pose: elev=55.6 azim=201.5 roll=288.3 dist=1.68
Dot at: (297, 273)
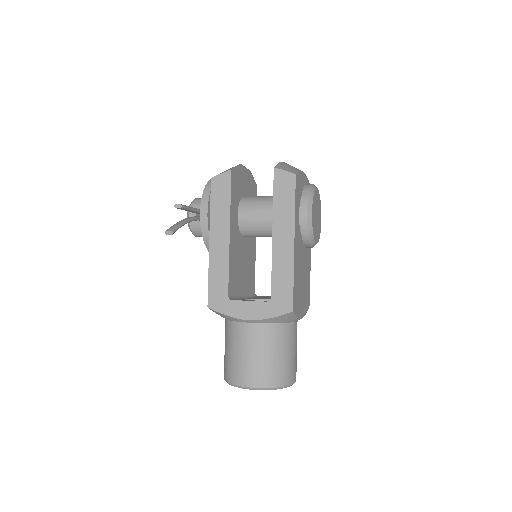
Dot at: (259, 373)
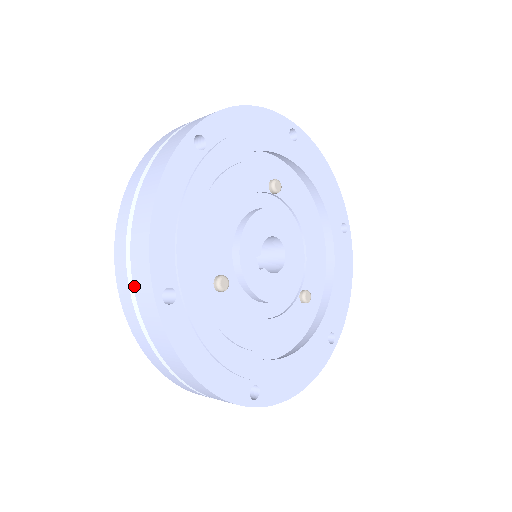
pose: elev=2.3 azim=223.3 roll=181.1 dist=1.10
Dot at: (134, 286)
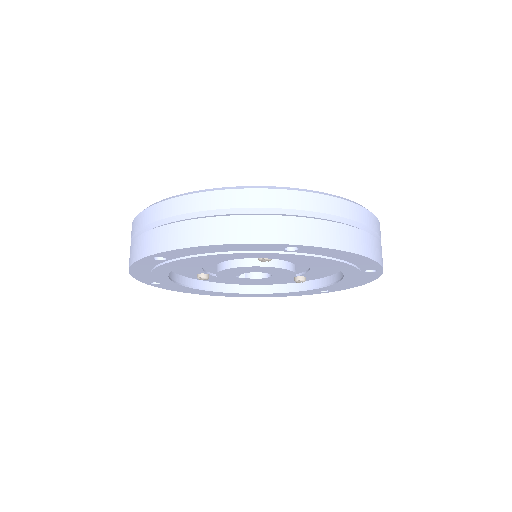
Dot at: occluded
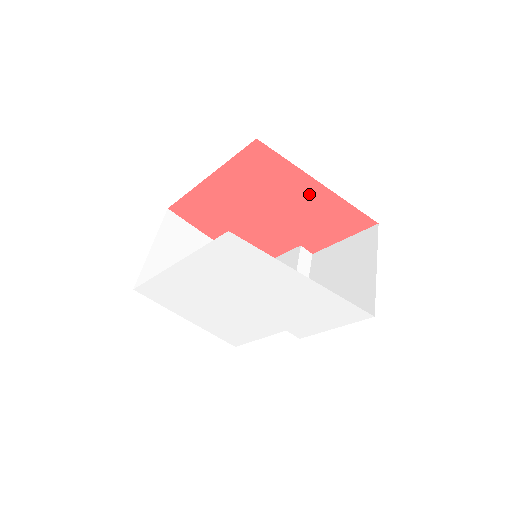
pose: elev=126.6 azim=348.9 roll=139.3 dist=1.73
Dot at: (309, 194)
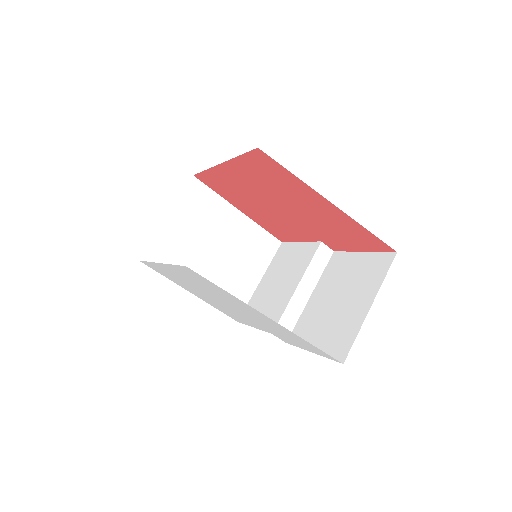
Dot at: (321, 207)
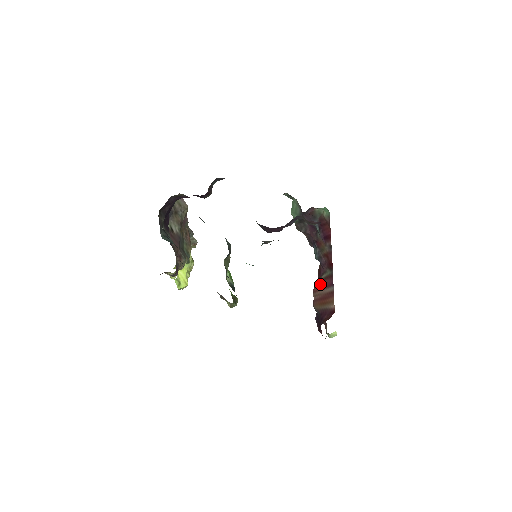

⁂

* _TASK STATEMENT_:
Can you copy every text line of the listing above word for word, leaving the pictures out?

* _FINISHED EXERCISE_:
pose: elev=55.6 azim=201.5 roll=288.3 dist=1.68
Dot at: (297, 273)
Dot at: (259, 373)
pose: elev=2.3 azim=223.3 roll=181.1 dist=1.10
Dot at: (134, 286)
Dot at: occluded
pose: elev=126.6 azim=348.9 roll=139.3 dist=1.73
Dot at: (309, 194)
Dot at: (321, 207)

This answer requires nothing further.